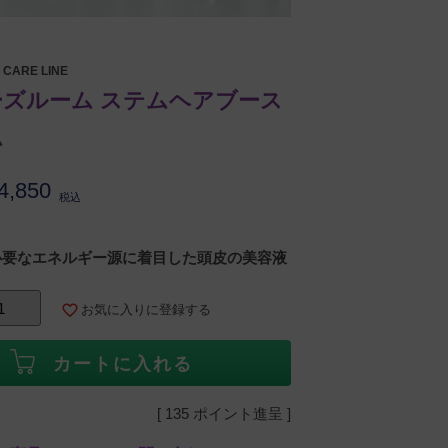
R CARE LINE
ズルーム ステムヘアブース
ム
4,850
税込
必要なエネルギー源に着目した頭皮の美容液
お気に入りに登録する
カートに入れる
[
135
ポイント進呈 ]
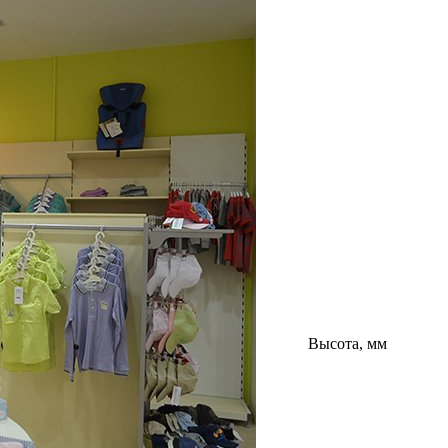
Высота, мм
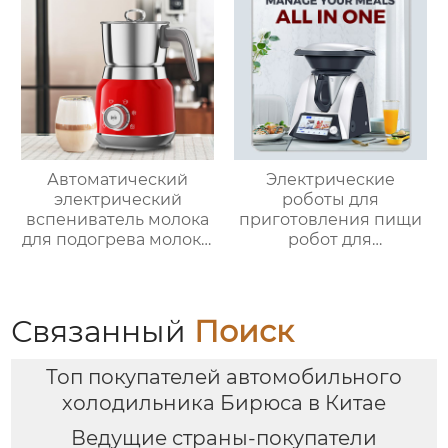
Автоматический
Электрические
электрический
роботы для
вспениватель молока
приготовления пищи
для подогрева молока,
робот для
подогрева шоколада,
приготовления пищи
корпус из матовой
кухня Китай
нержавеющей стали,
высокоскоростной
домашний
супница кухонный
Связанный
Поиск
пароварочный
комбайн кухонная
аппарат для молока
техника Термомиксер
Топ покупателей автомобильного
холодильника Бирюса в Китае
Ведущие страны-покупатели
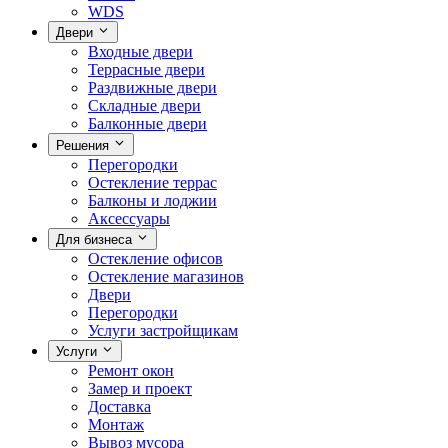
WDS
Двери
Входные двери
Террасные двери
Раздвижные двери
Складные двери
Балконные двери
Решения
Перегородки
Остекление террас
Балконы и лоджии
Аксессуары
Для бизнеса
Остекление офисов
Остекление магазинов
Двери
Перегородки
Услуги застройщикам
Услуги
Ремонт окон
Замер и проект
Доставка
Монтаж
Вывоз мусора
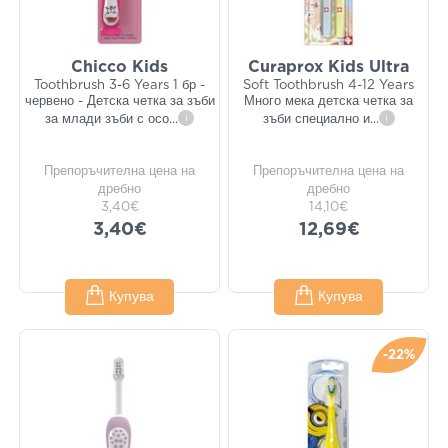
Chicco Kids
Curaprox Kids Ultra
Toothbrush 3-6 Years 1 бр -
Soft Toothbrush 4-12 Years
червено - Детска четка за зъби
Много мека детска четка за
за млади зъби с осо
...
i
зъби специално и
...
i
Препоръчителна цена на
Препоръчителна цена на
дребно
дребно
3,40€
14,10€
3,40€
12,69€
Купува
Купува
-22%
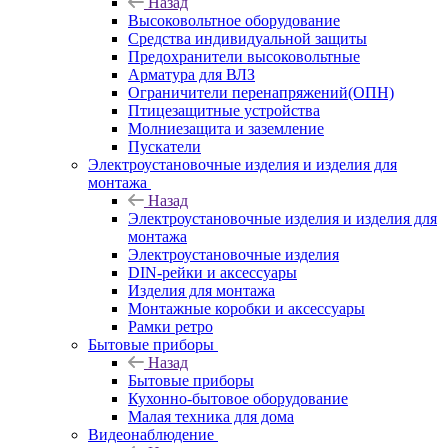
Назад
Высоковольтное оборудование
Средства индивидуальной защиты
Предохранители высоковольтные
Арматура для ВЛЗ
Ограничители перенапряжений(ОПН)
Птицезащитные устройства
Молниезащита и заземление
Пускатели
Электроустановочные изделия и изделия для
монтажа
Назад
Электроустановочные изделия и изделия для
монтажа
Электроустановочные изделия
DIN-рейки и аксессуары
Изделия для монтажа
Монтажные коробки и аксессуары
Рамки ретро
Бытовые приборы
Назад
Бытовые приборы
Кухонно-бытовое оборудование
Малая техника для дома
Видеонаблюдение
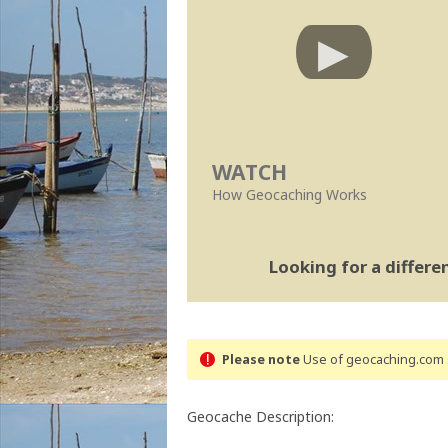
WATCH
How Geocaching Works
Looking for a differ
Please note
Use of geocaching.com s
Geocache Description:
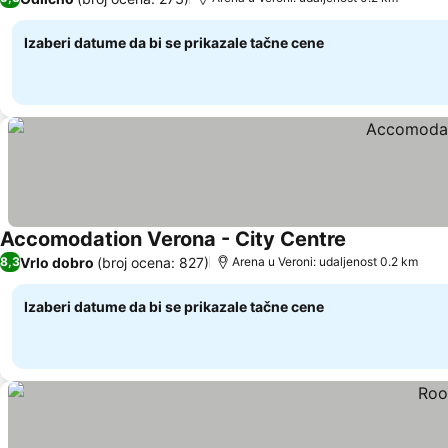
Izaberi datume da bi se prikazale tačne cene
Accomodation Verona - City Centre
Vrlo dobro
(broj ocena: 827)
8,3
Arena u Veroni: udaljenost 0.2 km
Izaberi datume da bi se prikazale tačne cene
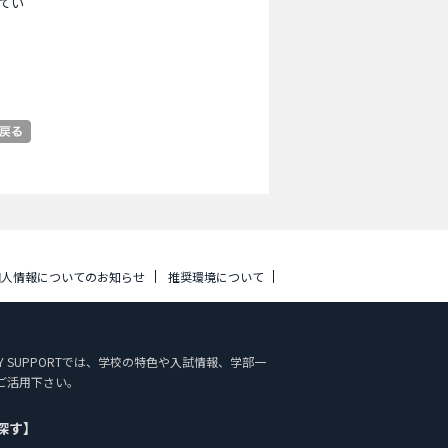
てい
個人情報についてのお知らせ
推奨環境について
UDY SUPPORTでは、学校の特色や入試情報、学部一
ご活用下さい。
探す】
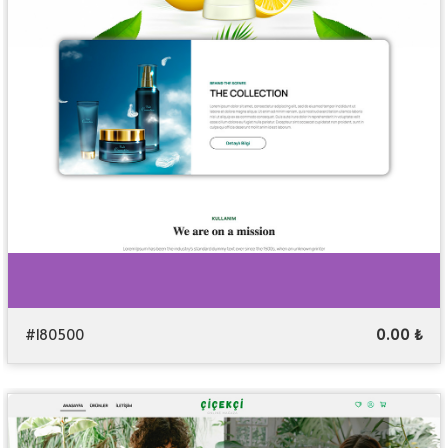
#180500
0.00 ₺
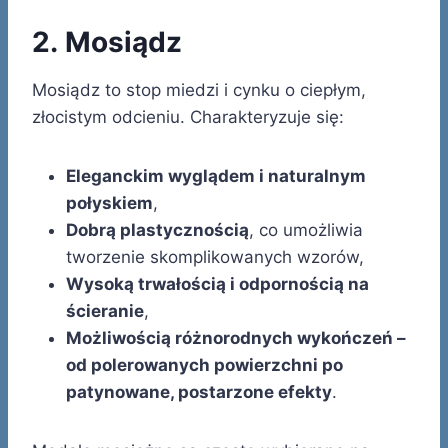
2. Mosiądz
Mosiądz to stop miedzi i cynku o ciepłym,
złocistym odcieniu. Charakteryzuje się:
Eleganckim wyglądem i naturalnym
połyskiem
,
Dobrą plastycznością
, co umożliwia
tworzenie skomplikowanych wzorów,
Wysoką trwałością i odpornością na
ścieranie
,
Możliwością różnorodnych wykończeń –
od polerowanych powierzchni po
patynowane, postarzone efekty
.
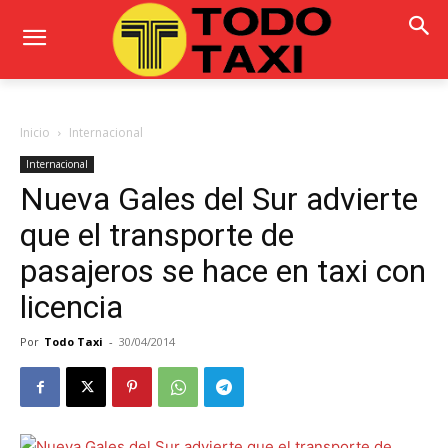
Inicio
Internacional
Internacional
Nueva Gales del Sur advierte
que el transporte de
pasajeros se hace en taxi con
licencia
Por
Todo Taxi
-
30/04/2014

→ **Task prompt**:
Find how many lines in the material above hold the word "молока", then reply with only that figure.

→ **Answer**:
3